THE REQUEST> Can you rewrite every row below with "guitar tablature" changed to "guitar tab" and everything else left as it is?

PROVIDED RECORDS>
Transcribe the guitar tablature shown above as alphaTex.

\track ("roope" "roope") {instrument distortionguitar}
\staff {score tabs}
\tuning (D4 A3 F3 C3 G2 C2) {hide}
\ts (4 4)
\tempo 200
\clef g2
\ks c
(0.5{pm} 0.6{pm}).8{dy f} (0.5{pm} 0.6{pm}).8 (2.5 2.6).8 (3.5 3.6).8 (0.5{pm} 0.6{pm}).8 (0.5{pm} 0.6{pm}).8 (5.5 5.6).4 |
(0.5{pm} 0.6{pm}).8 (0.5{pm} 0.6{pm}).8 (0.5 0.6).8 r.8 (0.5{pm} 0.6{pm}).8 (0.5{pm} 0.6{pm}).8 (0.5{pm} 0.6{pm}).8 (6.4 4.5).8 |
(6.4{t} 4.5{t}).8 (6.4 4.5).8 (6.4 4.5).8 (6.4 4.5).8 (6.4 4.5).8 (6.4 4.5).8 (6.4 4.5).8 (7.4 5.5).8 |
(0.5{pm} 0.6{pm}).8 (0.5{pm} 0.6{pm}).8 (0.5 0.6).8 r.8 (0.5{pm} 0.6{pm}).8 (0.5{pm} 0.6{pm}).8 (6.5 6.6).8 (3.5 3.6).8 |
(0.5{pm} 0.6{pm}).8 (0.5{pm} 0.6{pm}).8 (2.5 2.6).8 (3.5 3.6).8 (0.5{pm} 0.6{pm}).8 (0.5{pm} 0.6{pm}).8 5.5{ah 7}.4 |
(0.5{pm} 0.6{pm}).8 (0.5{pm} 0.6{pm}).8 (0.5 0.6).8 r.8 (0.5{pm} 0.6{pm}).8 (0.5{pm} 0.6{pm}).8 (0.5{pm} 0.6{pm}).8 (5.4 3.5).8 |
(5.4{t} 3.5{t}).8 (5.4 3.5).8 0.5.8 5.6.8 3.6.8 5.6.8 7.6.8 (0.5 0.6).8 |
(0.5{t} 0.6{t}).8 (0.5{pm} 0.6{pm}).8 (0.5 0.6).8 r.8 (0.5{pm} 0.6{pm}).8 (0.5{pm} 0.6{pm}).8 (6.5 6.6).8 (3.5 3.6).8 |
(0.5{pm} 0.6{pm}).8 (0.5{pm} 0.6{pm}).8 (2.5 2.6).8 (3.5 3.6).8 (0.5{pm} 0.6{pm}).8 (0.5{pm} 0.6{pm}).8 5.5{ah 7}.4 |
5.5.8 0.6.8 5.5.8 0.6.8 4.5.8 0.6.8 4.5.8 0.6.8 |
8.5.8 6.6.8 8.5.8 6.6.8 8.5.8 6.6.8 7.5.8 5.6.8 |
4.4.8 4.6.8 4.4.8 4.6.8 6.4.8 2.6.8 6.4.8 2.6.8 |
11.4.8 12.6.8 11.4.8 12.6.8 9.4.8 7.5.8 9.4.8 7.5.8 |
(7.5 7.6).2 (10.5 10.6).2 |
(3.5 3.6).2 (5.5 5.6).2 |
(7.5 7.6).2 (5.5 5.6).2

FULL RESPONSE>
Transcribe the guitar tab shown above as alphaTex.

\track ("roope" "roope") {instrument distortionguitar}
\staff {score tabs}
\tuning (D4 A3 F3 C3 G2 C2) {hide}
\ts (4 4)
\tempo 200
\clef g2
\ks c
(0.5{pm} 0.6{pm}).8{dy f} (0.5{pm} 0.6{pm}).8 (2.5 2.6).8 (3.5 3.6).8 (0.5{pm} 0.6{pm}).8 (0.5{pm} 0.6{pm}).8 (5.5 5.6).4 |
(0.5{pm} 0.6{pm}).8 (0.5{pm} 0.6{pm}).8 (0.5 0.6).8 r.8 (0.5{pm} 0.6{pm}).8 (0.5{pm} 0.6{pm}).8 (0.5{pm} 0.6{pm}).8 (6.4 4.5).8 |
(6.4{t} 4.5{t}).8 (6.4 4.5).8 (6.4 4.5).8 (6.4 4.5).8 (6.4 4.5).8 (6.4 4.5).8 (6.4 4.5).8 (7.4 5.5).8 |
(0.5{pm} 0.6{pm}).8 (0.5{pm} 0.6{pm}).8 (0.5 0.6).8 r.8 (0.5{pm} 0.6{pm}).8 (0.5{pm} 0.6{pm}).8 (6.5 6.6).8 (3.5 3.6).8 |
(0.5{pm} 0.6{pm}).8 (0.5{pm} 0.6{pm}).8 (2.5 2.6).8 (3.5 3.6).8 (0.5{pm} 0.6{pm}).8 (0.5{pm} 0.6{pm}).8 5.5{ah 7}.4 |
(0.5{pm} 0.6{pm}).8 (0.5{pm} 0.6{pm}).8 (0.5 0.6).8 r.8 (0.5{pm} 0.6{pm}).8 (0.5{pm} 0.6{pm}).8 (0.5{pm} 0.6{pm}).8 (5.4 3.5).8 |
(5.4{t} 3.5{t}).8 (5.4 3.5).8 0.5.8 5.6.8 3.6.8 5.6.8 7.6.8 (0.5 0.6).8 |
(0.5{t} 0.6{t}).8 (0.5{pm} 0.6{pm}).8 (0.5 0.6).8 r.8 (0.5{pm} 0.6{pm}).8 (0.5{pm} 0.6{pm}).8 (6.5 6.6).8 (3.5 3.6).8 |
(0.5{pm} 0.6{pm}).8 (0.5{pm} 0.6{pm}).8 (2.5 2.6).8 (3.5 3.6).8 (0.5{pm} 0.6{pm}).8 (0.5{pm} 0.6{pm}).8 5.5{ah 7}.4 |
5.5.8 0.6.8 5.5.8 0.6.8 4.5.8 0.6.8 4.5.8 0.6.8 |
8.5.8 6.6.8 8.5.8 6.6.8 8.5.8 6.6.8 7.5.8 5.6.8 |
4.4.8 4.6.8 4.4.8 4.6.8 6.4.8 2.6.8 6.4.8 2.6.8 |
11.4.8 12.6.8 11.4.8 12.6.8 9.4.8 7.5.8 9.4.8 7.5.8 |
(7.5 7.6).2 (10.5 10.6).2 |
(3.5 3.6).2 (5.5 5.6).2 |
(7.5 7.6).2 (5.5 5.6).2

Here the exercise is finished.